RECORD SET:
....
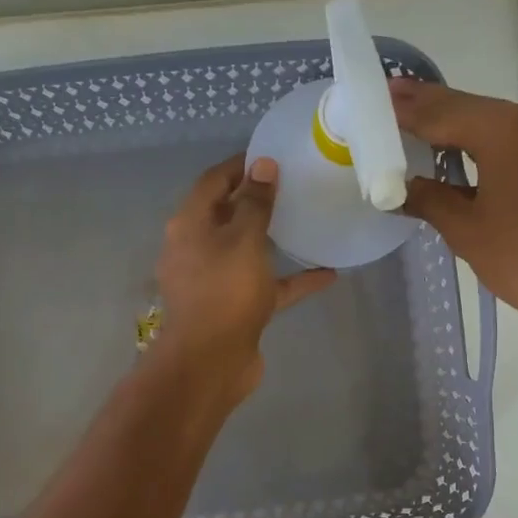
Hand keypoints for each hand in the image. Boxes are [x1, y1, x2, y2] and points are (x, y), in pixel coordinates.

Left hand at [152, 154, 335, 399]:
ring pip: (247, 252)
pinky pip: (266, 286)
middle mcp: (197, 249)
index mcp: (190, 225)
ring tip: (307, 221)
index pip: (212, 182)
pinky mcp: (235, 308)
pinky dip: (292, 279)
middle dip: (257, 200)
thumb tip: (262, 165)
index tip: (271, 155)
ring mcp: (216, 281)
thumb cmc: (224, 291)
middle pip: (228, 215)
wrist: (211, 362)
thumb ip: (255, 202)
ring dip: (274, 239)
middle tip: (293, 184)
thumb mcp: (243, 239)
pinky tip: (328, 274)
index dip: (240, 166)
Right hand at [393, 79, 517, 371]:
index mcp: (505, 132)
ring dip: (454, 121)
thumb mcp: (467, 231)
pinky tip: (457, 146)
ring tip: (414, 118)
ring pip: (491, 120)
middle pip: (469, 107)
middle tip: (390, 95)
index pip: (444, 112)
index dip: (408, 109)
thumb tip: (400, 188)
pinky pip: (510, 137)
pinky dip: (478, 139)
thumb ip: (430, 200)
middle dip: (429, 105)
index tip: (376, 97)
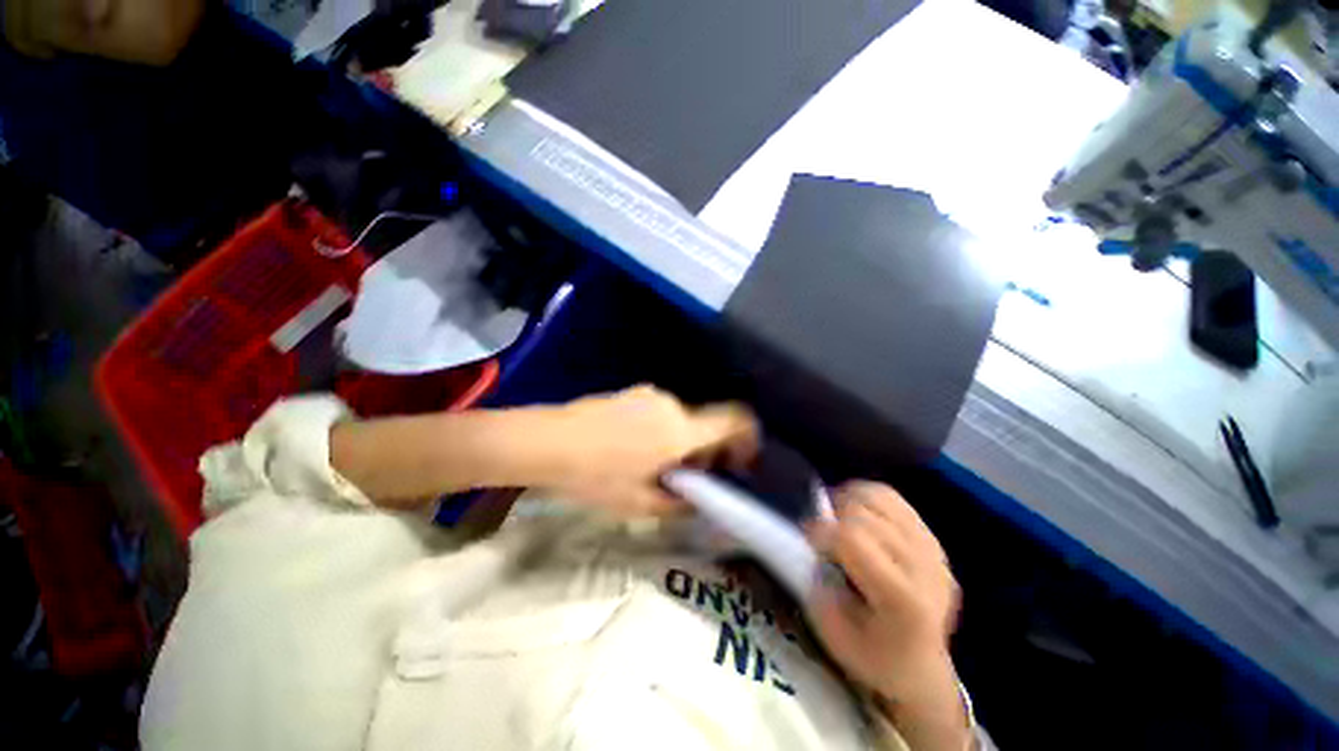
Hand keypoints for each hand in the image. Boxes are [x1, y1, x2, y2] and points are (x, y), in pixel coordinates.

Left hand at [538, 386, 758, 516]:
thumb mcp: (639, 503)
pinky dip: (662, 432)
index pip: (734, 420)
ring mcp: (650, 395)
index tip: (741, 461)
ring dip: (681, 443)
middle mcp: (672, 406)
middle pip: (705, 426)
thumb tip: (699, 498)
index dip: (748, 437)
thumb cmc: (595, 476)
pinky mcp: (632, 393)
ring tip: (652, 468)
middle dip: (705, 453)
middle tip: (684, 480)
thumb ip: (679, 502)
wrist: (546, 441)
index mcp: (680, 430)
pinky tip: (632, 450)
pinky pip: (661, 413)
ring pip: (681, 421)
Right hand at [807, 482, 968, 749]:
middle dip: (832, 517)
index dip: (820, 531)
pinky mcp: (932, 539)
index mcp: (903, 599)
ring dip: (848, 501)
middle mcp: (925, 567)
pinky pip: (891, 497)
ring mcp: (933, 550)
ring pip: (878, 496)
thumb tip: (810, 544)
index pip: (853, 537)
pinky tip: (857, 517)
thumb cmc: (872, 656)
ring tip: (838, 522)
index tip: (807, 541)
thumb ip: (816, 584)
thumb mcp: (832, 633)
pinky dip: (865, 498)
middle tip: (822, 537)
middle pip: (864, 512)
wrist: (921, 669)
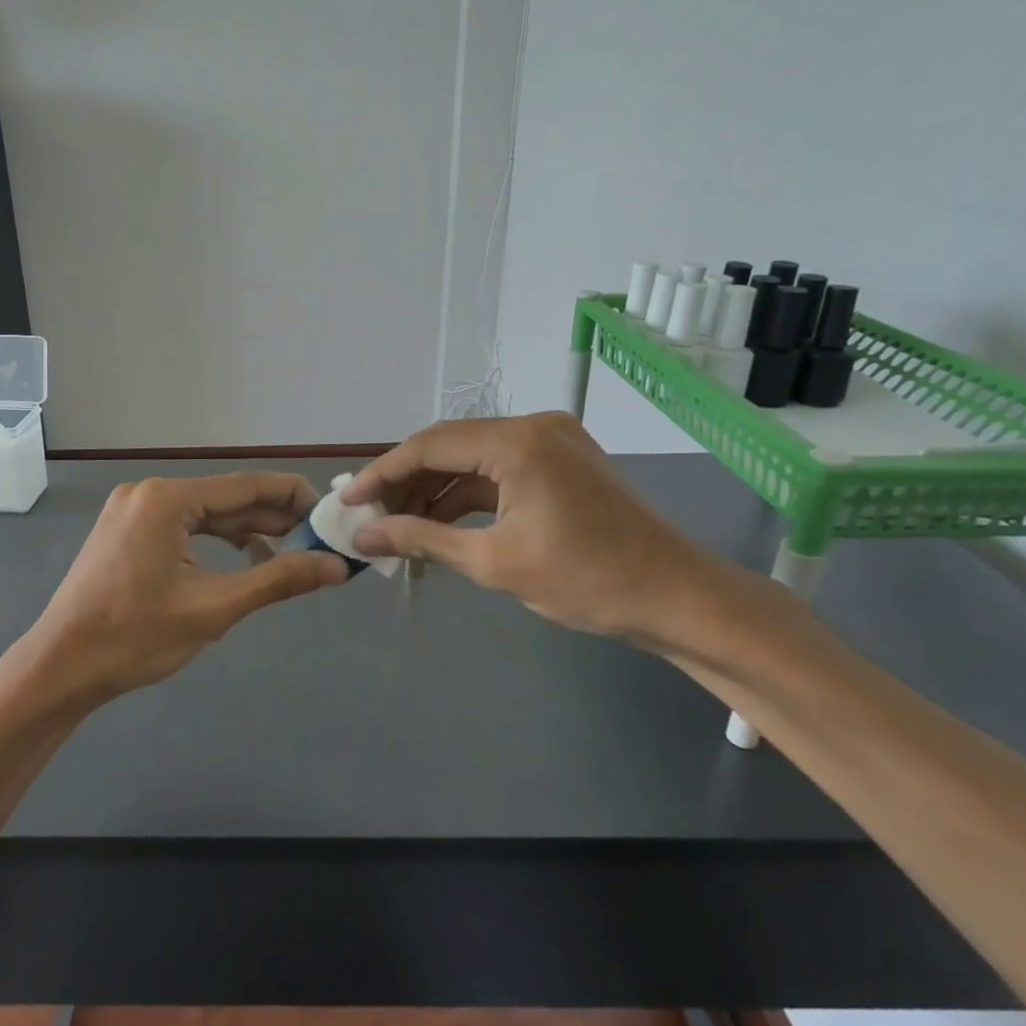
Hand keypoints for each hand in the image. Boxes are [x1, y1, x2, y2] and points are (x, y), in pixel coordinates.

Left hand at [17, 472, 346, 704]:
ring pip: (204, 513)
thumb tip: (335, 567)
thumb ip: (277, 579)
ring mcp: (132, 511)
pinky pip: (183, 526)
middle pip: (224, 498)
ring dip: (245, 531)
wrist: (60, 668)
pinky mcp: (126, 532)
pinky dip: (215, 541)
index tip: (327, 511)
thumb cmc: (134, 637)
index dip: (291, 496)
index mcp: (166, 499)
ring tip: (289, 552)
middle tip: (316, 537)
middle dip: (270, 517)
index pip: (244, 486)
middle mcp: (148, 492)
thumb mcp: (214, 608)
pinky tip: (243, 560)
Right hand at [342, 413, 737, 650]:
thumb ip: (421, 540)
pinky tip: (440, 523)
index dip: (382, 473)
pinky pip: (499, 471)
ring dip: (435, 491)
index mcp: (516, 441)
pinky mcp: (562, 461)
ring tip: (399, 526)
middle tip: (371, 520)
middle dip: (406, 483)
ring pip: (473, 460)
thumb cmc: (585, 581)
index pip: (429, 445)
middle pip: (449, 447)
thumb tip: (363, 538)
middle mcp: (533, 426)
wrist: (678, 598)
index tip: (348, 501)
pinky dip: (468, 496)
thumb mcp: (494, 562)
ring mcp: (551, 441)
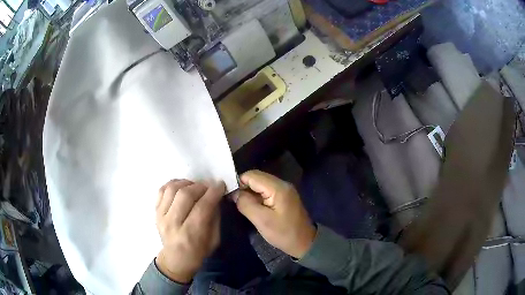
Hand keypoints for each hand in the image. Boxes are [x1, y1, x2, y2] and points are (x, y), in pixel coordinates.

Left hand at [155, 179, 224, 282]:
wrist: (175, 259)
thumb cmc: (198, 252)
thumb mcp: (214, 240)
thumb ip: (215, 217)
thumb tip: (215, 196)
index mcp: (190, 235)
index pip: (202, 207)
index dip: (213, 193)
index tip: (220, 185)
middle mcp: (173, 224)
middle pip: (185, 195)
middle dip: (201, 186)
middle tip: (209, 187)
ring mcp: (161, 216)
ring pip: (172, 189)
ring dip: (187, 183)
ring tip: (195, 187)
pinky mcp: (155, 211)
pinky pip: (162, 190)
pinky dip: (173, 184)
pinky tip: (182, 187)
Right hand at [234, 170, 315, 258]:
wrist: (304, 242)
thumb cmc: (283, 233)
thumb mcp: (262, 221)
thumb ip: (246, 204)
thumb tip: (234, 193)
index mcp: (278, 188)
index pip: (252, 175)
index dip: (239, 182)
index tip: (230, 195)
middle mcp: (282, 184)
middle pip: (257, 177)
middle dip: (244, 187)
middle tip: (235, 200)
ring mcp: (284, 189)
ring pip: (261, 183)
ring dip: (250, 192)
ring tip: (241, 204)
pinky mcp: (284, 196)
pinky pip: (266, 190)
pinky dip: (257, 195)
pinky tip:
....
Drop the images and return the data verbatim.

Hand keypoints for each hand in the image. Boxes are [x1, y1, x2, y2] and points are (x, y), in pixel coordinates.

Left hand at [152, 154, 335, 399]:
ring pip: (247, 252)
pinky pip: (266, 286)
middle mcp: (197, 249)
index mcp: (190, 225)
ring tip: (307, 221)
index pip: (212, 182)
pinky mcp: (235, 308)
pinky dip: (292, 279)
middle dip: (257, 200)
thumb tip: (262, 165)
index tip: (271, 155)
ring mcp: (216, 281)
thumb cmc: (224, 291)
middle pip: (228, 215)
wrist: (211, 362)
thumb ip: (255, 202)
ring dip: (274, 239)
middle tip: (293, 184)
thumb mcp: (243, 239)
pinky tip: (328, 274)
index dip: (240, 166)
Right hand at [393, 79, 517, 371]:
index mcp: (505, 132)
ring dip: (454, 121)
thumb mcp: (467, 231)
pinky tip: (457, 146)
ring tip: (414, 118)
ring pip: (491, 120)
middle pip: (469, 107)
middle tip: (390, 95)
index pip: (444, 112)
index dip: (408, 109)
thumb tip: (400, 188)
pinky pip: (510, 137)
pinky dip: (478, 139)
thumb ip: (430, 200)
middle dip: (429, 105)
index tip: (376, 97)
Hand keypoints for each hand in the image. Boxes are [x1, y1, x2, y2] and points are (x, y), in pixel coordinates.

Left hand at [538, 386, 758, 516]:
thumb mcp: (639, 503)
pinky dip: (662, 432)
index pip: (734, 420)
ring mcp: (650, 395)
index tip: (741, 461)
ring dip: (681, 443)
middle mcp: (672, 406)
middle pip: (705, 426)
thumb tip: (699, 498)
index dip: (748, 437)
thumb cmc: (595, 476)
pinky mcp: (632, 393)
ring tip: (652, 468)
middle dip: (705, 453)
middle tip: (684, 480)
thumb ip: (679, 502)
wrist: (546, 441)
index mcp: (680, 430)
pinky tip: (632, 450)
pinky pip: (661, 413)
ring pip: (681, 421)
Right hand at [807, 482, 968, 749]:
middle dip: (832, 517)
index dip: (820, 531)
pinky mcp: (932, 539)
index mcp: (903, 599)
ring dip: (848, 501)
middle mcp: (925, 567)
pinky pip: (891, 497)
ring mcp: (933, 550)
ring pip: (878, 496)
thumb tip: (810, 544)
index pip: (853, 537)
pinky tip: (857, 517)
thumb cmc: (872, 656)
ring tip: (838, 522)
index tip: (807, 541)
thumb ip: (816, 584)
thumb mcp: (832, 633)
pinky dip: (865, 498)
middle tip: (822, 537)
middle pip: (864, 512)
wrist: (921, 669)
Hand keypoints for each hand in the image. Boxes are [x1, y1, x2, y2] and points are (x, y), in pixel coordinates.

Left hand at [17, 472, 346, 704]:
ring pip: (204, 513)
thumb tip: (335, 567)
thumb ip: (277, 579)
ring mcp: (132, 511)
pinky pip: (183, 526)
middle pip: (224, 498)
ring dip: (245, 531)
wrist: (60, 668)
pinky mcp: (126, 532)
pinky dip: (215, 541)
index tip: (327, 511)
thumb cmc: (134, 637)
index dip: (291, 496)
index mcp: (166, 499)
ring tip: (289, 552)
middle tip: (316, 537)
middle dip: (270, 517)
index pip: (244, 486)
middle mcp: (148, 492)
thumb mcp: (214, 608)
pinky tip: (243, 560)
Right hand at [342, 413, 737, 650]:
thumb ip: (421, 540)
pinky tip: (440, 523)
index dip: (382, 473)
pinky pip: (499, 471)
ring dip: (435, 491)
index mcp: (516, 441)
pinky mcp: (562, 461)
ring tip: (399, 526)
middle tip: (371, 520)
middle dip: (406, 483)
ring pip: (473, 460)
thumb cmc: (585, 581)
index pip: (429, 445)
middle pip: (449, 447)
thumb tip: (363, 538)
middle mcp: (533, 426)
wrist: (678, 598)
index tip: (348, 501)
pinky dip: (468, 496)
thumb mcp: (494, 562)
ring mcp: (551, 441)
Hand keypoints for each hand in the image. Boxes are [x1, y1, x2, y2] and points are (x, y), in pixel coordinates.

Left hand at [155, 179, 224, 282]:
wrist: (175, 259)
thumb cmc: (198, 252)
thumb mcp: (214, 240)
thumb ip: (215, 217)
thumb tip: (215, 196)
index mcp: (190, 235)
index pip: (202, 207)
index dip: (213, 193)
index tip: (220, 185)
middle mcp: (173, 224)
middle pip: (185, 195)
middle dip: (201, 186)
middle tip: (209, 187)
ring mcp: (161, 216)
ring pip: (172, 189)
ring dip: (187, 183)
ring tip: (195, 187)
pinky mcp: (155, 211)
pinky pip: (162, 190)
pinky dip: (173, 184)
pinky tip: (182, 187)
Right hand at [234, 170, 315, 258]:
wrist: (304, 242)
thumb cmc: (283, 233)
thumb mcp: (262, 221)
thumb ip: (246, 204)
thumb tip: (234, 193)
index mcp: (278, 188)
index pip: (252, 175)
index dip: (239, 182)
index tip: (230, 195)
middle mcp: (282, 184)
middle pip: (257, 177)
middle dip: (244, 187)
middle tip: (235, 200)
ring mcp: (284, 189)
ring pip: (261, 183)
ring dip: (250, 192)
ring tip: (241, 204)
pinky mcp: (284, 196)
pinky pip: (266, 190)
pinky dip: (257, 195)
pinky tip:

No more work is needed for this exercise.